SHANGHAI, July 22 (Reuters) - Foreign investors cut holdings of Chinese bonds for a fifth consecutive month in June, official data showed on Friday, as a perception of political risk and a slowing economy sent funds fleeing from what was once a popular trade.
Foreign holdings of yuan bonds traded on China’s interbank bond market totalled 3.57 trillion yuan ($527.5 billion) at the end of June, down from 3.66 trillion yuan a month earlier, the People’s Bank of China (PBOC) said on Friday.
Overseas institutional investors accelerated their pace of selling Chinese government bonds last month by selling 55.9 billion yuan worth of such sovereign debt, booking a fifth straight month of offloading, compared with an outflow of 14.2 billion yuan in May, according to data from depository institutions China Central Depository & Clearing Co.

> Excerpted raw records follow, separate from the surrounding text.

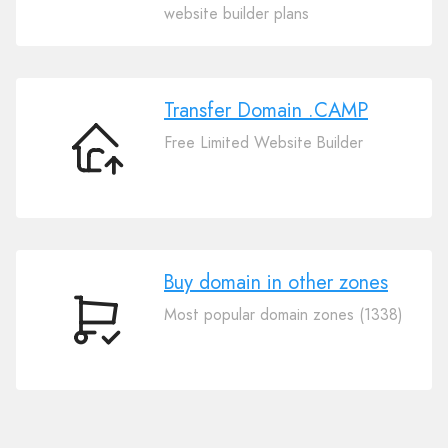
Your
website builder plans
Domain
.CAMP
Transfer Domain .CAMP
Free Limited Website Builder
Transfer
Domain
.CAMP
Buy domain in other zones
Most popular domain zones (1338)
Buy
domain
in
other
zones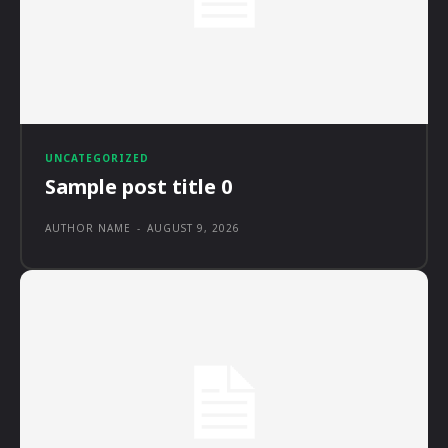
UNCATEGORIZED
Sample post title 0
AUTHOR NAME
-
AUGUST 9, 2026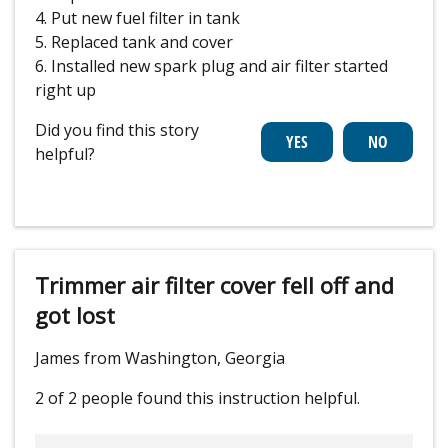
4. Put new fuel filter in tank
5. Replaced tank and cover
6. Installed new spark plug and air filter started
right up
Did you find this story
helpful?
Trimmer air filter cover fell off and
got lost
James from Washington, Georgia
2 of 2 people
found this instruction helpful.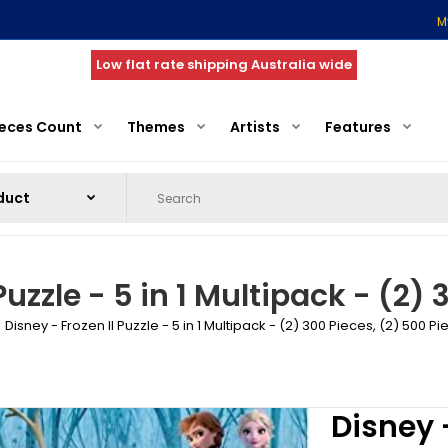
M
Low flat rate shipping Australia wide
ieces Count
Themes
Artists
Features
Puzzle - 5 in 1 Multipack - (2)
Disney - Frozen II Puzzle - 5 in 1 Multipack - (2) 300 Pieces, (2) 500 Pi
Disney -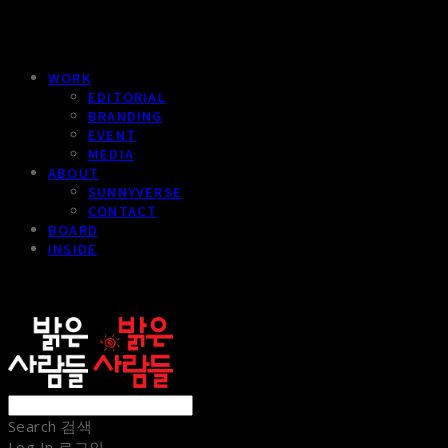
WORK
EDITORIAL
BRANDING
EVENT
MEDIA
ABOUT
SUNNYVERSE
CONTACT
BOARD
INSIDE
sunnypeople
Search
검색
Log In
로그인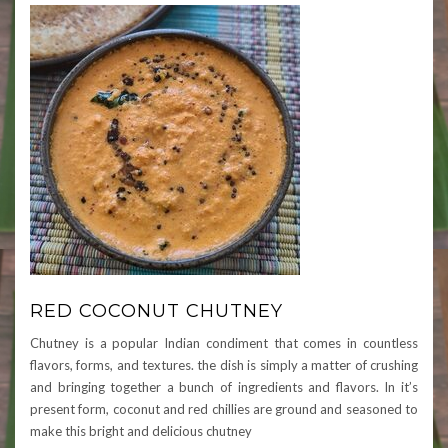
RED COCONUT CHUTNEY
Chutney is a popular Indian condiment that comes in countless
flavors, forms, and textures. the dish is simply a matter of crushing
and bringing together a bunch of ingredients and flavors. In it’s
present form, coconut and red chillies are ground and seasoned to
make this bright and delicious chutney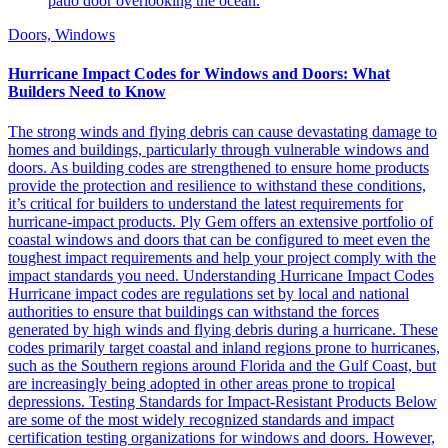
Doors, Windows
Hurricane Impact Codes for Windows and Doors: What
Builders Need to Know
The strong winds and flying debris can cause devastating damage to
homes and buildings, particularly through vulnerable windows and
doors. As building codes are strengthened to ensure home products
provide the protection and resilience to withstand these conditions,
it’s critical for builders to understand the latest requirements for
hurricane-impact products. Ply Gem offers an extensive portfolio of
coastal windows and doors that can be configured to meet even the
toughest impact requirements and help your project comply with the
impact standards you need. Understanding Hurricane Impact Codes
Hurricane impact codes are regulations set by local and national
authorities to ensure that buildings can withstand the forces
generated by high winds and flying debris during a hurricane. These
codes primarily target coastal and inland regions prone to hurricanes,
such as the Southern regions around Florida and the Gulf Coast, but
are increasingly being adopted in other areas prone to tropical
depressions. Testing Standards for Impact-Resistant Products Below
are some of the most widely recognized standards and impact
certification testing organizations for windows and doors. However,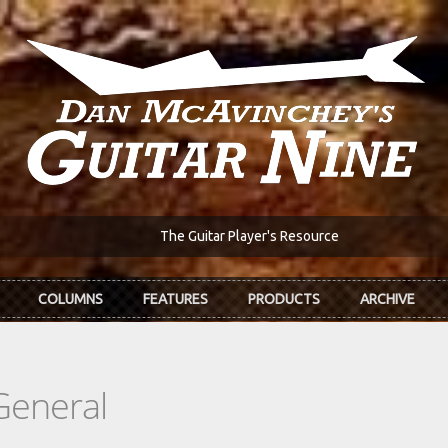
The Guitar Player's Resource
COLUMNS
FEATURES
PRODUCTS
ARCHIVE
General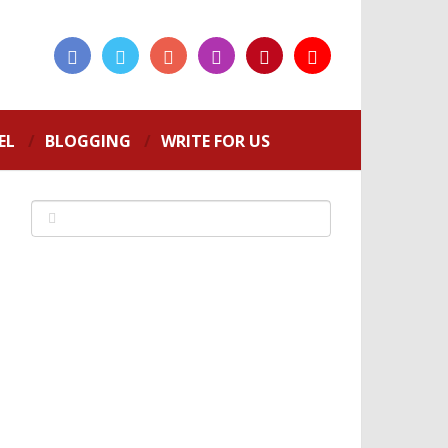
EL
BLOGGING
WRITE FOR US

China’s $20 trillion bond market has suffered continuous foreign outflows since February, as divergent monetary policy has wiped out China’s yield advantage over the United States, while rising geopolitical tension and fresh COVID-19 outbreaks in China have also dampened investor appetite.

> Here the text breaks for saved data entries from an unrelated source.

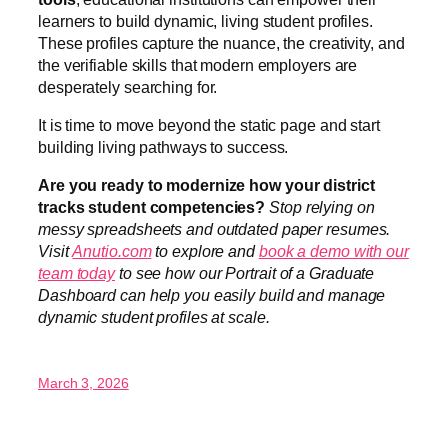
learners to build dynamic, living student profiles.
These profiles capture the nuance, the creativity, and
the verifiable skills that modern employers are
desperately searching for.
It is time to move beyond the static page and start
building living pathways to success.
Are you ready to modernize how your district
tracks student competencies?
Stop relying on
messy spreadsheets and outdated paper resumes.
Visit
Anutio.com
to explore and
book a demo with our
team today
to see how our Portrait of a Graduate
Dashboard can help you easily build and manage
dynamic student profiles at scale.
March 3, 2026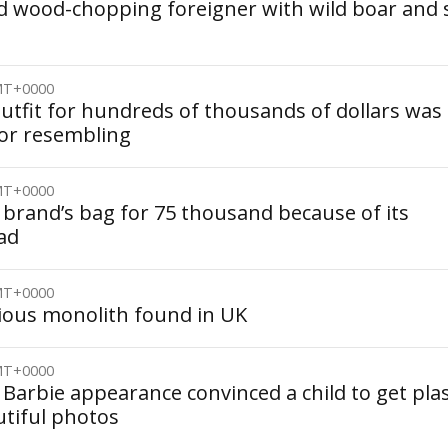
 wood-chopping foreigner with wild boar and 
GMT+0000
utfit for hundreds of thousands of dollars was
for resembling
GMT+0000
 brand’s bag for 75 thousand because of its
ead
GMT+0000
ious monolith found in UK
GMT+0000
Barbie appearance convinced a child to get plas
utiful photos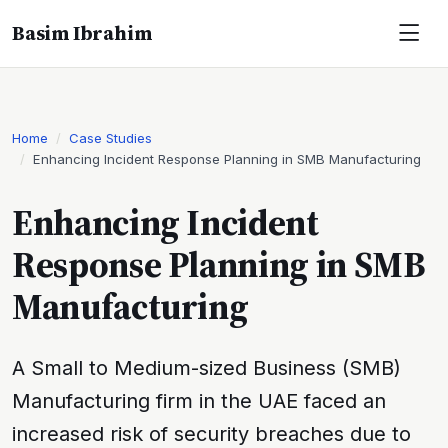
Basim Ibrahim
Home
Case Studies
Enhancing Incident Response Planning in SMB Manufacturing
Enhancing Incident
Response Planning in SMB
Manufacturing
A Small to Medium-sized Business (SMB)
Manufacturing firm in the UAE faced an
increased risk of security breaches due to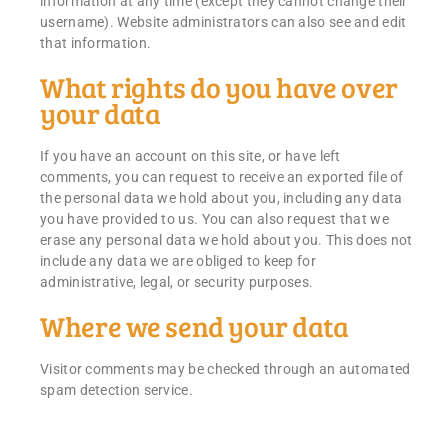
information at any time (except they cannot change their
username). Website administrators can also see and edit
that information.
What rights do you have over
your data
If you have an account on this site, or have left
comments, you can request to receive an exported file of
the personal data we hold about you, including any data
you have provided to us. You can also request that we
erase any personal data we hold about you. This does not
include any data we are obliged to keep for
administrative, legal, or security purposes.
Where we send your data
Visitor comments may be checked through an automated
spam detection service.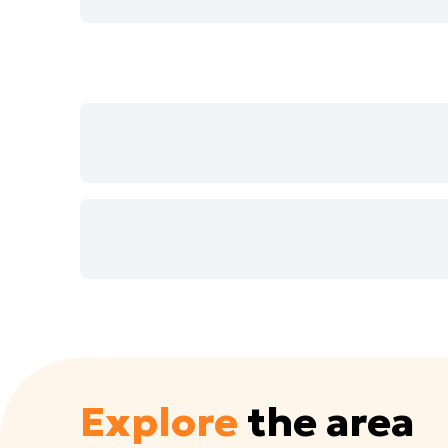
Explore
the area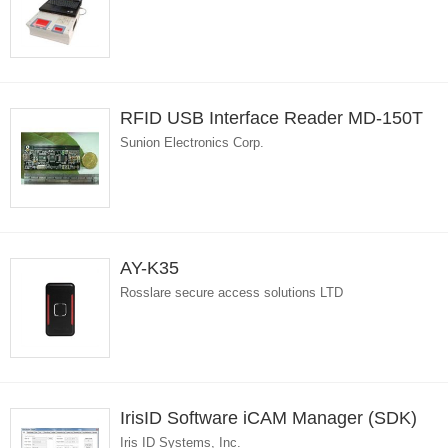
RFID USB Interface Reader MD-150T
Sunion Electronics Corp.
AY-K35
Rosslare secure access solutions LTD
IrisID Software iCAM Manager (SDK)
Iris ID Systems, Inc.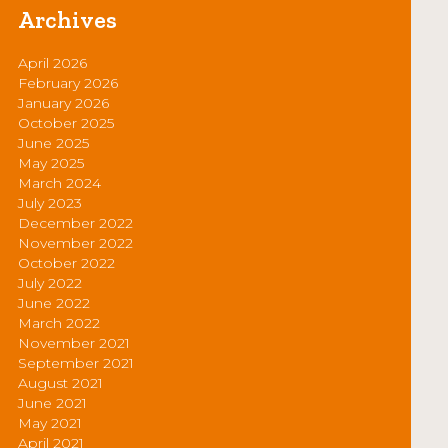
Archives
April 2026
February 2026
January 2026
October 2025
June 2025
May 2025
March 2024
July 2023
December 2022
November 2022
October 2022
July 2022
June 2022
March 2022
November 2021
September 2021
August 2021
June 2021
May 2021
April 2021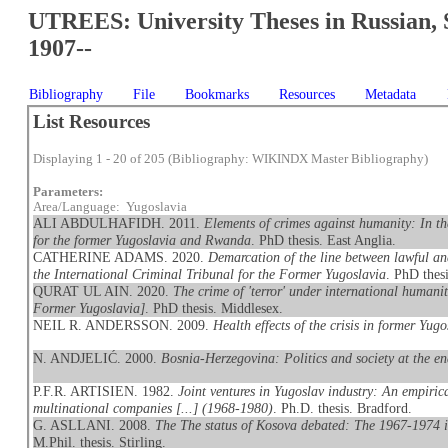
UTREES: University Theses in Russian, 
1907--
Bibliography
File
Bookmarks
Resources
Metadata
List Resources
Displaying 1 - 20 of 205 (Bibliography: WIKINDX Master Bibliography)
Parameters:
Area/Language: Yugoslavia
ALI ABDULHAFIDH. 2011.
Elements of crimes against humanity: In th
for the former Yugoslavia and Rwanda
. PhD thesis. East Anglia.
CATHERINE ADAMS. 2020.
Demarcation of the line between lawful an
the International Criminal Tribunal for the Former Yugoslavia
. PhD thes
QURAT UL AIN. 2020.
The crime of 'terror' under international humanit
Former Yugoslavia]
. PhD thesis. Middlesex.
NEIL R. ANDERSSON. 2009.
Health effects of the crisis in former Yugo
N. ANDJELIĆ. 2000.
Bosnia-Herzegovina: Politics and society at the e
P.F.R. ARTISIEN. 1982.
Joint ventures in Yugoslav industry: An empirica
multinational companies [...] (1968-1980)
. Ph.D. thesis. Bradford.
G. ASLLANI. 2008.
The The status of Kosova debated: The 1967-1974 in
M.Phil. thesis. Stirling.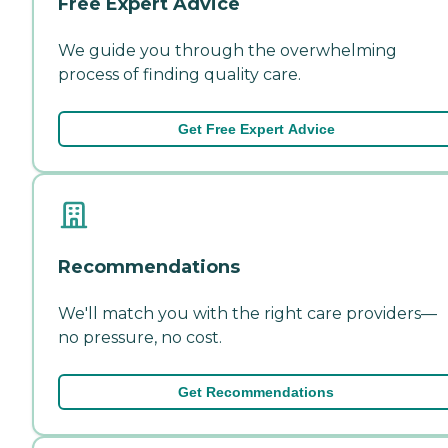
Free Expert Advice
We guide you through the overwhelming
process of finding quality care.
Get Free Expert Advice
Recommendations
We'll match you with the right care providers—
no pressure, no cost.
Get Recommendations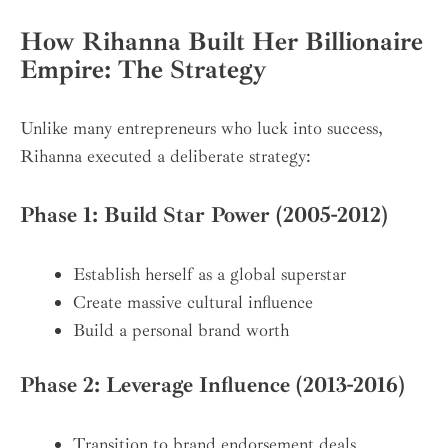
How Rihanna Built Her Billionaire
Empire: The Strategy
Unlike many entrepreneurs who luck into success,
Rihanna executed a deliberate strategy:
Phase 1: Build Star Power (2005-2012)
Establish herself as a global superstar
Create massive cultural influence
Build a personal brand worth
Phase 2: Leverage Influence (2013-2016)
Transition to brand endorsement deals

The yield of 10-year Chinese central government bonds is roughly 12 basis points lower than that of their U.S. counterparts, compared with a premium of nearly 130 basis points at the end of last year.
More turmoil in China’s property markets, where some homebuyers are refusing to repay mortgages on unfinished apartments, could sour foreigners’ sentiment further, said ING’s China economist, Iris Pang, in Hong Kong.
But with China’s fiscal health better than other big countries’, and growth clouds hanging over the rest of the world, she said outflows could slow and the yuan could recover some of what it had lost this year.
Already the pace of outflows has slowed and a lockdown of Shanghai ended last month. “The story of U.S. recession is brewing, and China is starting to recover. I don’t think capital outflows will last very long,” Pang said.
China has also launched a slew of stimulus to aid a COVID-hit economy that grew just 2.5% in the first half.
China took fresh steps this month to lure foreign bond investors, saying it would cut service fees, improve overseas access to foreign exchange hedging, and streamline the process of opening accounts.
Foreign holdings in Chinese bonds more than tripled from 2019 to 2021, but remain relatively small, accounting for 2.9% of the interbank debt market, according to Friday’s data.
Their holdings are concentrated in government bonds and quasi-sovereign policy bank bonds.